* _PROBLEM DETAILS_
For each record that follows, write out an identical copy.

* _INPUT MATERIAL_
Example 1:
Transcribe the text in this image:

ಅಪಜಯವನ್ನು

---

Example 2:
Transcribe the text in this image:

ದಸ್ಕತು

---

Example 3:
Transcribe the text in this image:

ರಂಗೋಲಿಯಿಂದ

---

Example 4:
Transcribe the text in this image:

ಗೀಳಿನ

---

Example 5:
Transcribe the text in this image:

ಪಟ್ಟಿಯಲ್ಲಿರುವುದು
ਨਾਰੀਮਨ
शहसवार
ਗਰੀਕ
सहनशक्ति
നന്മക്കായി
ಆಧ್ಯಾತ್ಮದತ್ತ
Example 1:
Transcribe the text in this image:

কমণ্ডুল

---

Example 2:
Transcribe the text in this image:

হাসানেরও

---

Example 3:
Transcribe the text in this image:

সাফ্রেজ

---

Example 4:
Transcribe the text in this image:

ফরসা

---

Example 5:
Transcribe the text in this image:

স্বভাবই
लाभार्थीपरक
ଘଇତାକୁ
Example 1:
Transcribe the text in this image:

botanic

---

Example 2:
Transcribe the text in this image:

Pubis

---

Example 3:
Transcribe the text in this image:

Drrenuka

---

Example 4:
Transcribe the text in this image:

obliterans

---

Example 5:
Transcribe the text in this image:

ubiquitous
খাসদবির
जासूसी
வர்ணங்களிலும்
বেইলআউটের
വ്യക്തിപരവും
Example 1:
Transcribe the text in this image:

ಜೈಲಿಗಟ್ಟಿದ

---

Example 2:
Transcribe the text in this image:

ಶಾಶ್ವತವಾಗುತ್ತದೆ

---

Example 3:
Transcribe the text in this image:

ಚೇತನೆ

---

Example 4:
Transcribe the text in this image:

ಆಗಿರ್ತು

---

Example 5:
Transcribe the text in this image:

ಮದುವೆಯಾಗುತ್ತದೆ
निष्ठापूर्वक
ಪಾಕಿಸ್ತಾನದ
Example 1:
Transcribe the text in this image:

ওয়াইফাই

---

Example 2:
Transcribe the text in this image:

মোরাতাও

* _RESULT_
Example 1:
Transcribe the text in this image:

ಅಪಜಯವನ್ನು

---

Example 2:
Transcribe the text in this image:

ದಸ್ಕತು

---

Example 3:
Transcribe the text in this image:

ರಂಗೋಲಿಯಿಂದ

---

Example 4:
Transcribe the text in this image:

ಗೀಳಿನ

---

Example 5:
Transcribe the text in this image:

ಪಟ್ಟಿಯಲ್ಲಿರುವುದು
ਨਾਰੀਮਨ
शहसवार
ਗਰੀਕ
सहनशक्ति
നന്മക്കായി
ಆಧ್ಯಾತ್ಮದತ್ತ
Example 1:
Transcribe the text in this image:

কমণ্ডুল

---

Example 2:
Transcribe the text in this image:

হাসানেরও

---

Example 3:
Transcribe the text in this image:

সাফ্রেজ

---

Example 4:
Transcribe the text in this image:

ফরসা

---

Example 5:
Transcribe the text in this image:

স্বভাবই
लाभार्थीपरक
ଘଇତାକୁ
Example 1:
Transcribe the text in this image:

botanic

---

Example 2:
Transcribe the text in this image:

Pubis

---

Example 3:
Transcribe the text in this image:

Drrenuka

---

Example 4:
Transcribe the text in this image:

obliterans

---

Example 5:
Transcribe the text in this image:

ubiquitous
খাসদবির
जासूसी
வர்ணங்களிலும்
বেইলআউটের
വ്യക്തിപരവും
Example 1:
Transcribe the text in this image:

ಜೈಲಿಗಟ್ಟಿದ

---

Example 2:
Transcribe the text in this image:

ಶಾಶ್ವತವಾಗುತ್ತದೆ

---

Example 3:
Transcribe the text in this image:

ಚೇತನೆ

---

Example 4:
Transcribe the text in this image:

ಆಗಿರ್ತು

---

Example 5:
Transcribe the text in this image:

ಮದುವೆಯಾಗುತ್ತದೆ
निष्ठापूर्वक
ಪಾಕಿಸ್ತಾನದ
Example 1:
Transcribe the text in this image:

ওয়াইফাই

---

Example 2:
Transcribe the text in this image:

মোরাতাও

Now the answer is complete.